A 2013 study of 105 people committed to the MSOP estimated that the upshot was a small reduction in the four-year sex offense recidivism rate (as measured by new convictions), from 3.2 percent to 2.8 percent. A study published the same year, based on interstate comparisons, found that civil commitment programs "have had no discernible impact on the incidence of sex crimes." Either "there are no preventive benefits associated with these laws," the authors concluded, or "the benefits are too small to measure with these methods."

These results are not surprising, Janus et al. say, since civil commitment programs address "only a sliver of a sliver of sex offense convictions," and people arrested for sex crimes typically do not have prior convictions for that sort of offense. From 2001 through 2015, according to data from the Minnesota Sentencing Guidelines Commission, "93% of criminal sexual conduct convictions in Minnesota involved defendants with no such prior convictions."

Given that reality, Janus et al. argue, the money that Minnesota devotes to civil commitment of sex offenders would be better spent on community programs that aim to "prevent sexual violence before it occurs." Minnesota's current budget, they note, devotes about $2.3 million a year to such programs, while spending 50 times as much on the MSOP.

The MSOP has been subject to much criticism over the years, including a 2011 report from the Office of the Legislative Auditor, 2012 and 2013 reports from the Sex Offender Civil Commitment Advisory Task Force, and the aforementioned 2015 decision in which U.S. District Judge Donovan Frank concluded that the program was unconstitutional (a decision that was later overturned by the U.S. Court of Appeals for the 8th Circuit).

"It is undisputed that there are civilly committed individuals at the MSOP who could be safely placed in the community or less restrictive facilities," Frank wrote. He noted that adjudication of detainees' petitions "can take years" and described the MSOP as a "treatment system with 'chutes-and-ladders'-type mechanisms for impeding progression, without periodic review of progress, which has the effect of confinement to the MSOP facilities for life."

Janus et al. recommend specific procedural reforms, several of which could be implemented without new legislation. But judging from the history of proposed changes that went nowhere, they say, "future efforts to progressively reform MSOP will be unsuccessful, not because they are unneeded, but because legislators are unwilling to engage with what is perceived to be a political third rail."

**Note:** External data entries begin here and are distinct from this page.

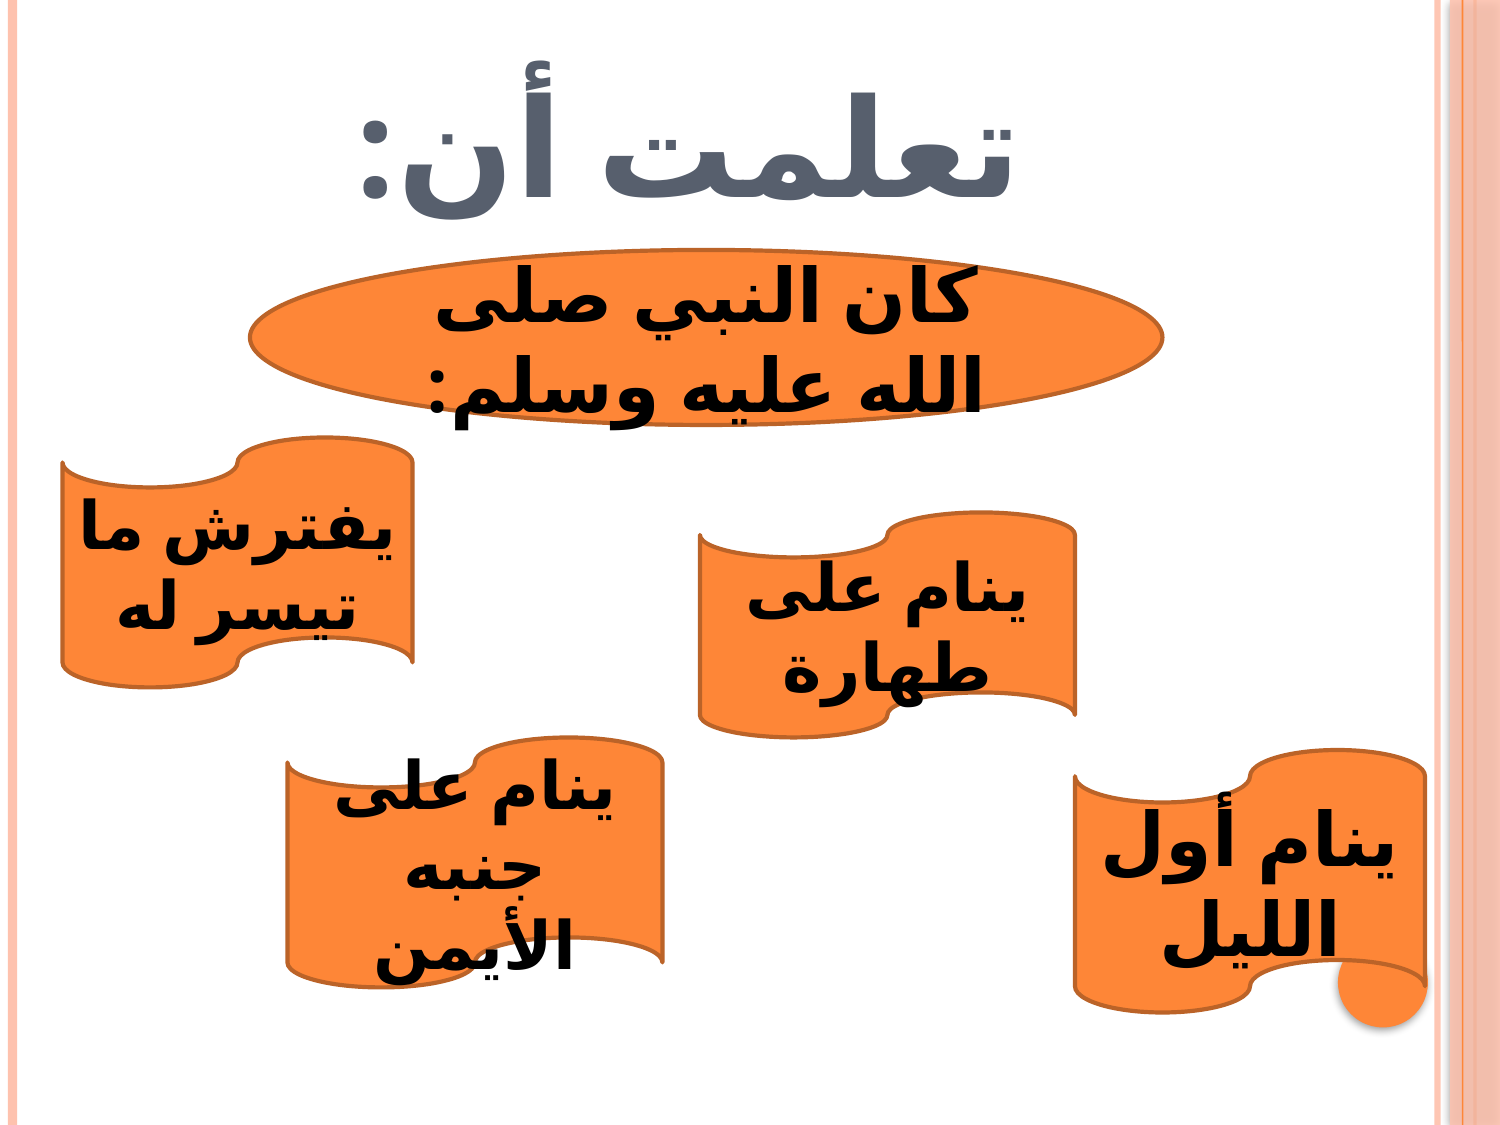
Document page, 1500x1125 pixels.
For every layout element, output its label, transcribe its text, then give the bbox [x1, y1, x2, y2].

title تعلمت أن: [75, 45, 1300, 233]
text_box كان النبي صلى الله عليه وسلم: [247, 247, 1165, 428]
text_box ينام أول الليل [1072, 747, 1428, 1015]
text_box ينام على طهارة [697, 510, 1078, 740]
text_box ينام على جنبه الأيمن [285, 735, 665, 990]
text_box يفترش ما تيسر له [60, 435, 415, 690]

Instead of a piecemeal approach, the report says, legislators should scrap the entire system and "reinvest MSOP's $100 million annual budget into community and victim support, holding harm-doers accountable through restorative practices, and
sexual violence primary prevention efforts." Even if the MSOP's manifest defects could be ameliorated through less ambitious changes, it says, the program would still entail "a misallocation of prevention resources and a dangerous endorsement of unequal justice."